What it called a “Winter of the Great Divide” and the “crazy in-between” came through for 2021-2022, as well, the staff said.

According to one USA Today article, “These big picture weather predictions should be taken with a grain of salt, some weather experts say.”

USA Today separately said the good grade the Almanac awards itself is higher than that given by at least some other weather watchers. “In 2016 and 2017, for example, meteorologist Jan Null conducted an accuracy review of the ‘Old Farmers’ Almanac,’ giving out ‘good,’ ‘bad’ and ‘mixed’ grades to the almanac’s winter forecast based on how the projections compared to the actual weather outcomes in each region in the U.S.,” the article said.
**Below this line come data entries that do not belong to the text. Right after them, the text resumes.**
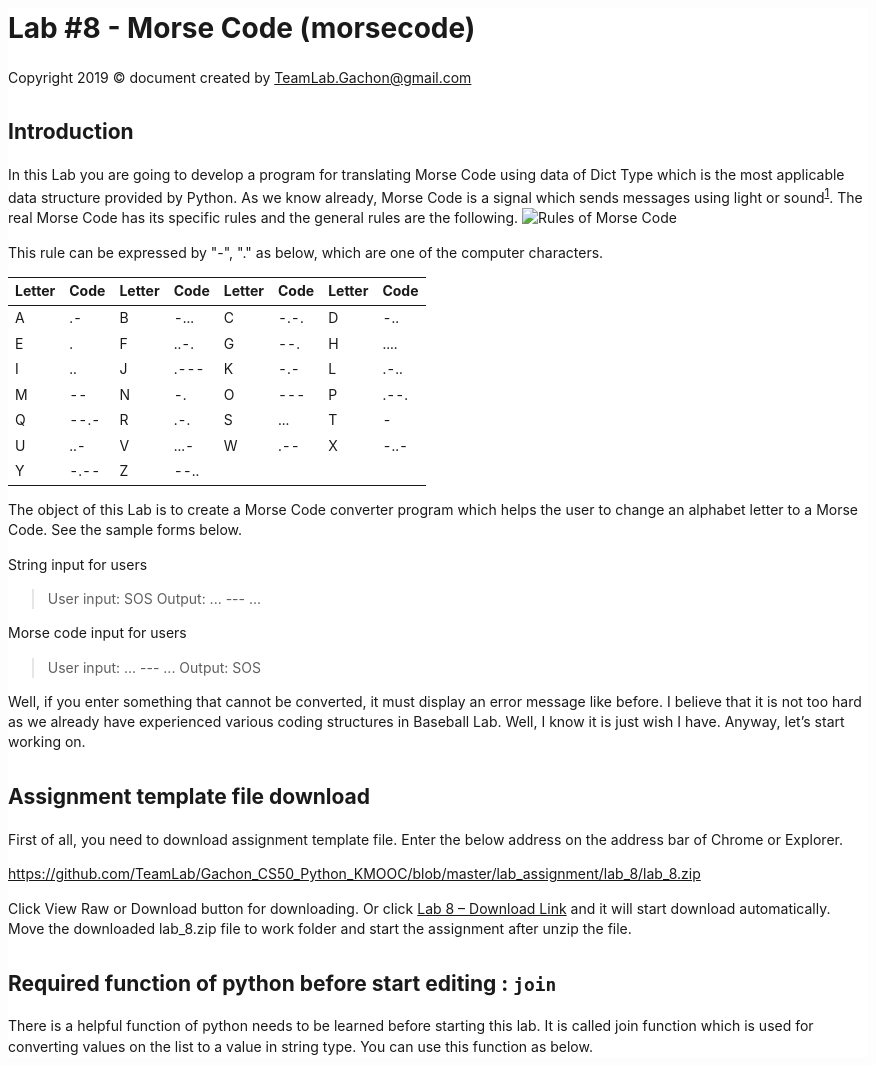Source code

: # Lab #8 - Morse Code (morsecode)
Copyright 2019 © document created by TeamLab.Gachon@gmail.com

## Introduction
In this Lab you are going to develop a program for translating Morse Code using data of Dict Type which is the most applicable data structure provided by Python. As we know already, Morse Code is a signal which sends messages using light or sound<sup id="MorseCodeWiki">[1](#f1)</sup>.
The real Morse Code has its specific rules and the general rules are the following.
![Rules of Morse Code](http://1.bp.blogspot.com/-rk4DfdE6428/T17CmLVk9CI/AAAAAAAAARk/5xZlW_wMnLw/s1600/morse-code-letters.jpg)

This rule can be expressed by "-", "." as below, which are one of the computer characters.

Letter | Code | Letter | Code | Letter | Code | Letter | Code  
---- | ---  | ---- | ---  | ---- | ---  | ---- | ----
A | .- | B | -... | C | -.-. | D | -..  
E | . | F | ..-. | G | --. | H | ....  
I | .. | J | .--- | K | -.- | L | .-..  
M | -- | N | -. | O | --- | P | .--.  
Q | --.- | R | .-. | S | ... | T | -  
U | ..- | V | ...- | W | .-- | X | -..-  
Y | -.-- | Z | --..

The object of this Lab is to create a Morse Code converter program which helps the user to change an alphabet letter to a Morse Code. See the sample forms below.

String input for users
> User input: SOS
> Output: ... --- ...

Morse code input for users
> User input: ... --- ...
> Output: SOS

Well, if you enter something that cannot be converted, it must display an error message like before.
I believe that it is not too hard as we already have experienced various coding structures in Baseball Lab. Well, I know it is just wish I have. Anyway, let’s start working on.  

## Assignment template file download
First of all, you need to download assignment template file. Enter the below address on the address bar of Chrome or Explorer.

https://github.com/TeamLab/Gachon_CS50_Python_KMOOC/blob/master/lab_assignment/lab_8/lab_8.zip

Click View Raw or Download button for downloading. Or click [Lab 8 – Download Link](https://github.com/TeamLab/Gachon_CS50_Python_KMOOC/blob/master/lab_assignment/lab_8/lab_8.zip) and it will start download automatically. Move the downloaded lab_8.zip file to work folder and start the assignment after unzip the file.

## Required function of python before start editing : `join`
There is a helpful function of python needs to be learned before starting this lab. It is called join function which is used for converting values on the list to a value in string type. You can use this function as below.
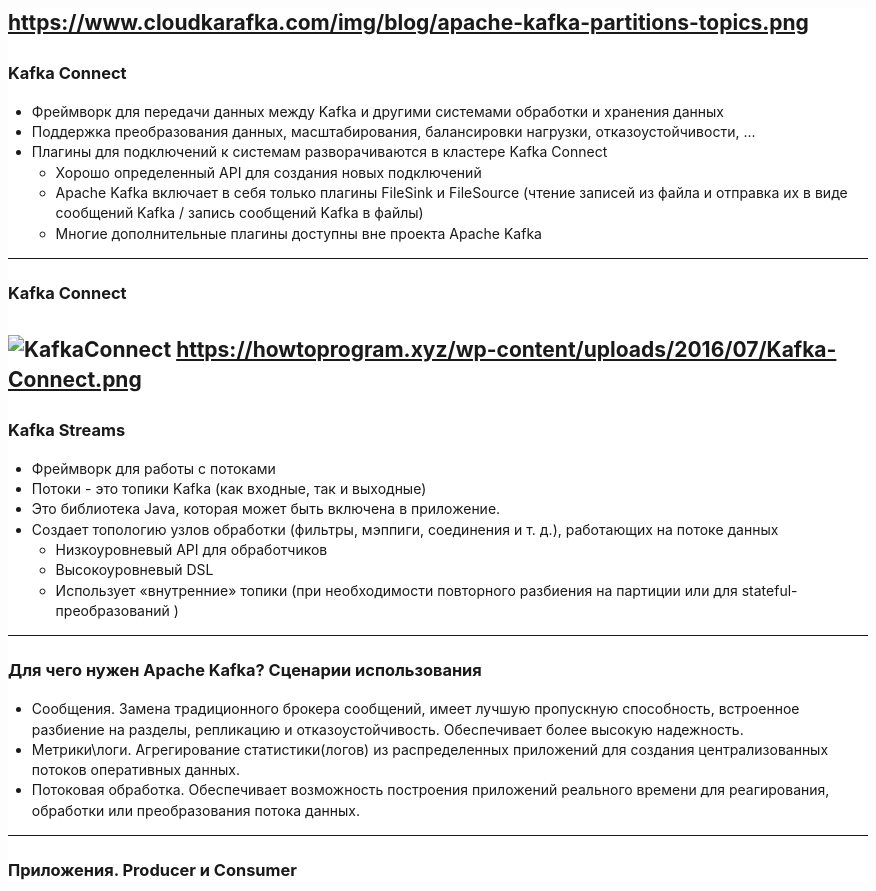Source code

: https://www.cloudkarafka.com/img/blog/apache-kafka-partitions-topics.png
---
### Kafka Connect
 - Фреймворк для передачи данных между Kafka и другими системами обработки и хранения данных
 - Поддержка преобразования данных, масштабирования, балансировки нагрузки, отказоустойчивости, ...
 - Плагины для подключений к системам разворачиваются в кластере Kafka Connect
     - Хорошо определенный API для создания новых подключений
     - Apache Kafka включает в себя только плагины FileSink и FileSource (чтение записей из файла и отправка их в виде сообщений Kafka / запись сообщений Kafka в файлы)
    - Многие дополнительные плагины доступны вне проекта Apache Kafka
---
### Kafka Connect
 ![KafkaConnect](https://howtoprogram.xyz/wp-content/uploads/2016/07/Kafka-Connect.png)
 https://howtoprogram.xyz/wp-content/uploads/2016/07/Kafka-Connect.png
---
### Kafka Streams
 - Фреймворк для работы с потоками
 - Потоки - это топики Kafka (как входные, так и выходные)
 - Это библиотека Java, которая может быть включена в приложение.
 - Создает топологию узлов обработки (фильтры, мэппиги, соединения и т. д.), работающих на потоке данных
     - Низкоуровневый API для обработчиков
     - Высокоуровневый DSL
     - Использует «внутренние» топики (при необходимости повторного разбиения на партиции или для stateful-преобразований )
---
### Для чего нужен Apache Kafka? Сценарии использования
 - Сообщения. Замена традиционного брокера сообщений, имеет лучшую пропускную способность, встроенное разбиение на разделы, репликацию и отказоустойчивость. Обеспечивает более высокую надежность.
 - Метрики\логи. Агрегирование статистики(логов) из распределенных приложений для создания централизованных потоков оперативных данных.
 - Потоковая обработка. Обеспечивает возможность построения приложений реального времени для реагирования, обработки или преобразования потока данных.
---
### Приложения. Producer и Consumer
It noted that “just 25% of the 57 regions reviewed got a ‘good’ accuracy rating for precipitation predictions in the 2016 and 2017 editions of the ‘Old Farmers’ Almanac.’ For temperature predictions during that same time span, the almanac earned a ‘good’ accuracy rating on just under 33% of the 52 regions reviewed.”

That may rival some more high-tech predictions. But the Deseret News couldn’t find a more recent assessment of the almanac, either.

The “Old Farmers’ Almanac” was launched in 1792 and the “Farmers’ Almanac” in 1818 — both long, long before satellites started tracking weather.

Last year, the Deseret News asked longtime dairy farmer Ron Gibson, who was president of the Utah Farm Bureau, if he kept a copy of the Farmers’ Almanac on his kitchen counter — a query that elicited a chuckle in response.

“I would consider that stuff about as good as going to the lady who reads your fortune,” he said.